A lot of things lose their luster as adults, and I expected this to be the case when I popped in the DVD to watch the theatrical version one afternoon, when I was sick as a dog and not really capable of much else besides riding a remote. Crabby as I was, this thing was as entertaining as when I was child. On some levels even more so. Any kid could relate to Mark Hamill as Luke Skywalker, looking into the distance and wanting to leave his mundane life behind. Now as thirty, forty and fiftysomethings shackled to desk jobs and mortgages, most of us gaze out the window at work and feel the same way. (I suppose that would make the Sand People middle management.)

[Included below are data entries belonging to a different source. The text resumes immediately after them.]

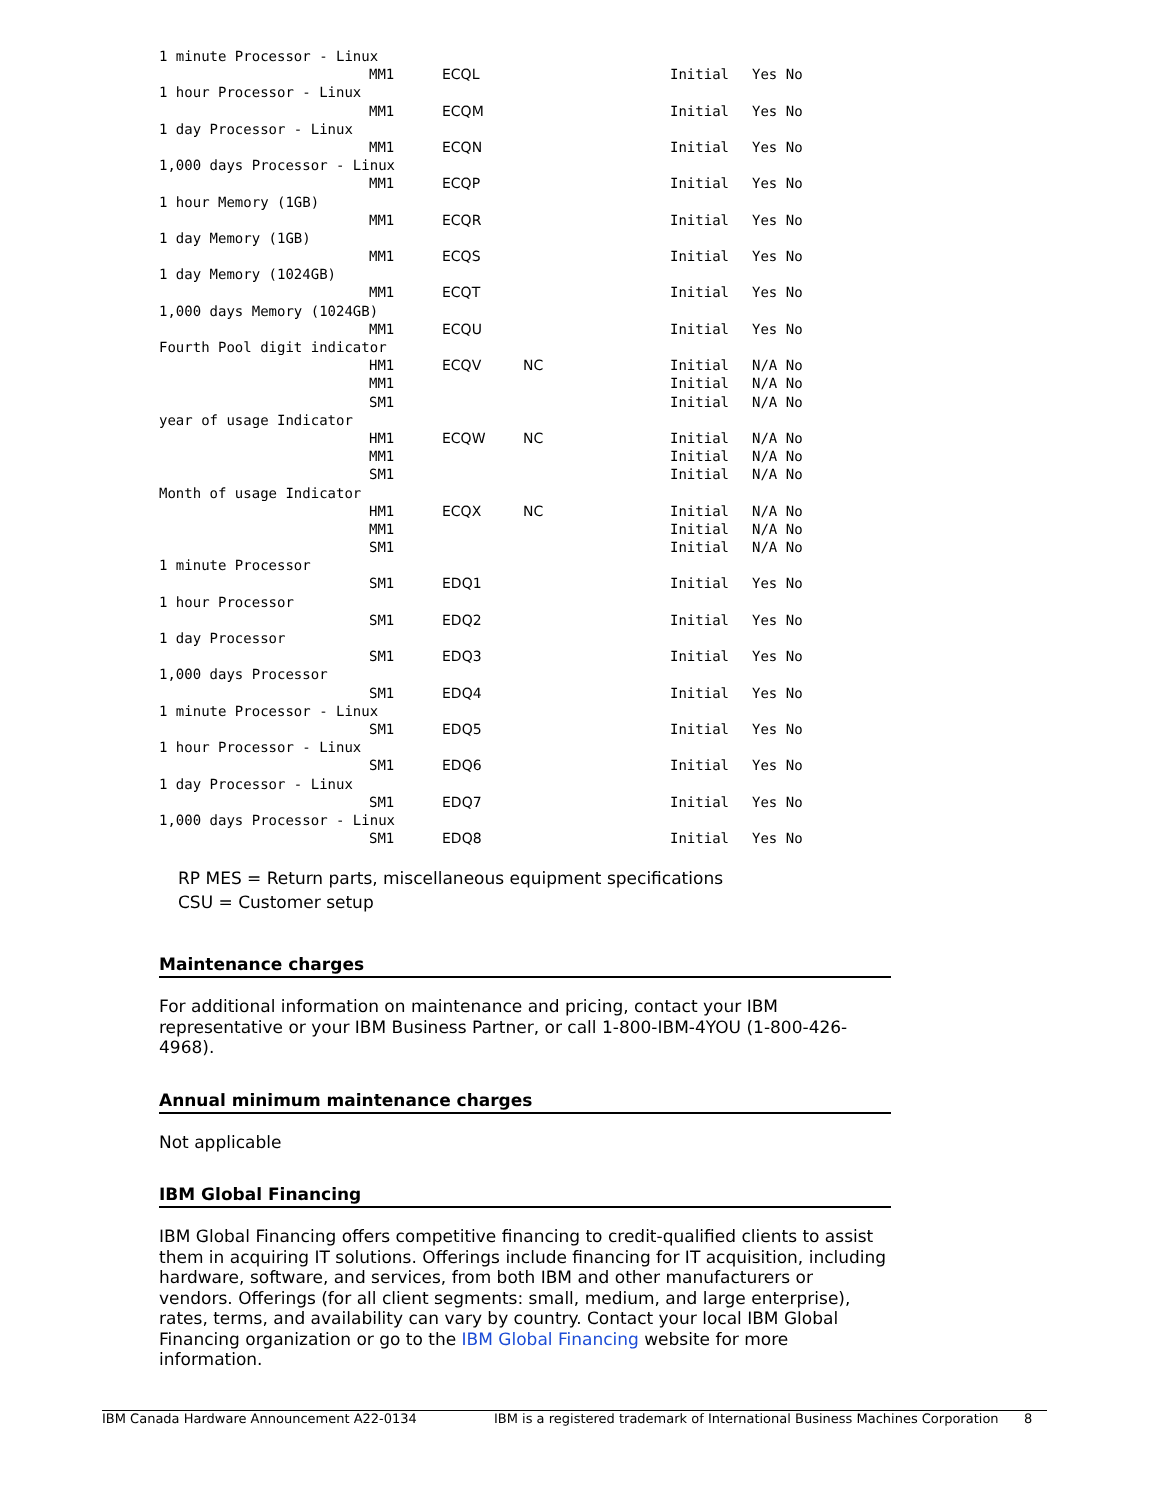| 1 minute Processor - Linux | | | | | |
| | MM1 | ECQL | | Initial | Yes No |
| 1 hour Processor - Linux | | | | | |
| | MM1 | ECQM | | Initial | Yes No |
| 1 day Processor - Linux | | | | | |
| | MM1 | ECQN | | Initial | Yes No |
| 1,000 days Processor - Linux | | | | | |
| | MM1 | ECQP | | Initial | Yes No |
| 1 hour Memory (1GB) | | | | | |
| | MM1 | ECQR | | Initial | Yes No |
| 1 day Memory (1GB) | | | | | |
| | MM1 | ECQS | | Initial | Yes No |
| 1 day Memory (1024GB) | | | | | |
| | MM1 | ECQT | | Initial | Yes No |
| 1,000 days Memory (1024GB) | | | | | |
| | MM1 | ECQU | | Initial | Yes No |
| Fourth Pool digit indicator | | | | | |
| | HM1 | ECQV | NC | Initial | N/A No |
| | MM1 | | | Initial | N/A No |
| | SM1 | | | Initial | N/A No |
| year of usage Indicator | | | | | |
| | HM1 | ECQW | NC | Initial | N/A No |
| | MM1 | | | Initial | N/A No |
| | SM1 | | | Initial | N/A No |
| Month of usage Indicator | | | | | |
| | HM1 | ECQX | NC | Initial | N/A No |
| | MM1 | | | Initial | N/A No |
| | SM1 | | | Initial | N/A No |
| 1 minute Processor | | | | | |
| | SM1 | EDQ1 | | Initial | Yes No |
| 1 hour Processor | | | | | |
| | SM1 | EDQ2 | | Initial | Yes No |
| 1 day Processor | | | | | |
| | SM1 | EDQ3 | | Initial | Yes No |
| 1,000 days Processor | | | | | |
| | SM1 | EDQ4 | | Initial | Yes No |
| 1 minute Processor - Linux | | | | | |
| | SM1 | EDQ5 | | Initial | Yes No |
| 1 hour Processor - Linux | | | | | |
| | SM1 | EDQ6 | | Initial | Yes No |
| 1 day Processor - Linux | | | | | |
| | SM1 | EDQ7 | | Initial | Yes No |
| 1,000 days Processor - Linux | | | | | |
| | SM1 | EDQ8 | | Initial | Yes No |
RP MES = Return parts, miscellaneous equipment specifications
CSU = Customer setup
Maintenance charges
For additional information on maintenance and pricing, contact your IBM representative or your IBM Business Partner, or call 1-800-IBM-4YOU (1-800-426-4968).
Annual minimum maintenance charges
Not applicable
IBM Global Financing
IBM Global Financing offers competitive financing to credit-qualified clients to assist them in acquiring IT solutions. Offerings include financing for IT acquisition, including hardware, software, and services, from both IBM and other manufacturers or vendors. Offerings (for all client segments: small, medium, and large enterprise), rates, terms, and availability can vary by country. Contact your local IBM Global Financing organization or go to the IBM Global Financing website for more information.
IBM Canada Hardware Announcement A22-0134 IBM is a registered trademark of International Business Machines Corporation 8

The beginning was almost as wonderful on my TV as it was in the theater too — the portentous scroll of words followed by the endless star destroyer gunning for the rebel cruiser. No subtlety here but who wants that in their outer-space westerns any way? Darth Vader and The Empire want to snuff out the rebels, and that’s that. Alderaan senator Leia Organa (Carrie Fisher) and other rebels band together to fight against the seemingly invulnerable empire. She manages to program a plea for help into a droid, or robot, and get it into a lifepod and off the ship before she’s apprehended. The droid, a little fireplug-shaped unit named R2-D2, and his fussy partner C-3P0 wind up on a desolate sandpit of a planet named Tattooine.
The droids are bought as farm help by Luke, who’s sick of farming and the aforementioned Sand People. While preparing the R2 unit for another dull day of harvesting space cabbage or whatever grows there, he triggers the message from Leia, and sees a need to help as much as an excuse to bail. He follows her plea and finds Obi-Wan Kenobi (the wonderful Alec Guinness). When he realizes there’s nothing left for him on Tattooine, they hire a mercenary pilot, greedy but clever Han Solo. Harrison Ford was the perfect mix of hero and bad boy for this role, and a great counterpart to Hamill’s wide-eyed character. Han has a fast ship and a Wookie that would cheerfully pull the arms off an Empire trooper, so the crew sets out to rescue the princess. The whole ride and rescue is punctuated with still-cool special effects, culminating in one of the best battles ever filmed.
It’s also what I call a great “everybody movie”. I have some DVDs in my collection — Titus, Elizabeth, Midnight Cowboy — that are brilliant but I can’t exactly pop in the player when my small nieces and nephews are over. I can play this without my nephews rolling their eyes at me or their parents freaking out.
Star Wars gets four morsels, no question.